(WTSP) -- Right now, medical marijuana is legal in 28 states, including Florida. What you might not realize is even after voters approved it, our lawmakers still have to meet in to decide how to implement it.
“Think of it like a skeleton outline of what the subject is about and what the law is intended to do,” attorney Richard Blau of Gray Robinson said. “That's the first stage. The Legislature gets together and in effect puts muscle onto the skeleton.”
Lawmakers reconvene in March, and their discussions could include how schools will deal with a student who is certified to use medical marijuana.

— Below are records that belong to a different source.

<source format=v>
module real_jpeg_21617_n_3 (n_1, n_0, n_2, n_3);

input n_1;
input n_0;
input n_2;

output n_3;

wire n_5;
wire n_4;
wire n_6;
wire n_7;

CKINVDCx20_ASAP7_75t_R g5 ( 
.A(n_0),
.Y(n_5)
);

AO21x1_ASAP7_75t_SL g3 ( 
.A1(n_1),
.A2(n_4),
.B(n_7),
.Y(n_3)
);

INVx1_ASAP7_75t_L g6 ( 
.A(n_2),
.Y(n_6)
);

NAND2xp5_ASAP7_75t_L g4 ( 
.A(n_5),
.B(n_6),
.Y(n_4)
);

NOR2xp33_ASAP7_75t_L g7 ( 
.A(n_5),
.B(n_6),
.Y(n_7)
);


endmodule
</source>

That isn't an easy process. In Colorado, for example, medical marijuana was legalized in 2000. However, it took the state until May 2015 to make it legal in schools, a first in the nation.
It took another year for the governor to sign a bill forcing school districts to create their own policies.

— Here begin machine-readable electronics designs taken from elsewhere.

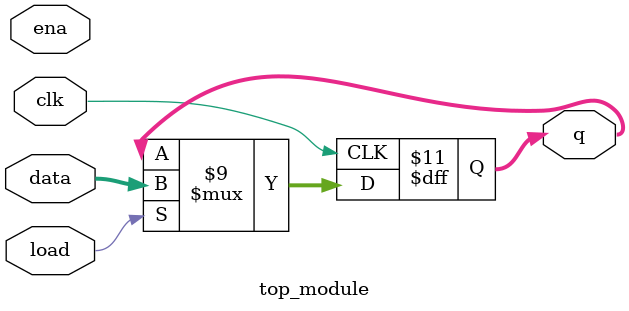
<source format=sv>
module top_module(
	input clk,
	input load,
	input [1:0] ena,
	input [99:0] data,
	output reg [99:0] q);

	always @(posedge clk)
	begin
		if (load)
			q <= data;
		else if (ena == "01")
			q <= {q[0], q[99:1]};
		else if (ena == "10")
			q <= {q[1:99], q[0]};
	end

endmodule

</source>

Some were hesitant because medical marijuana is still illegal at the federal level, so they're afraid of losing money from the federal government.
“So there is a definite tension that exists,” Blau said. “That may come into play when the Legislature decides to enact statutes that will implement the Amendment 2 law that was passed in November's election.”
Luckily, Florida has other states to look to, such as New Jersey and Maine, where individual school districts have created medical marijuana policies.
In many cases, the districts let a parent or guardian come to the school to administer the drug to a student if they're certified to use it.
Florida could do something similar, but we will have to wait and see how it all plays out.
10News WTSP will stay on top of this story and let you know what happens in March. The legislators could decide whether marijuana will be allowed in schools, banned from schools, or they could leave it up to the districts.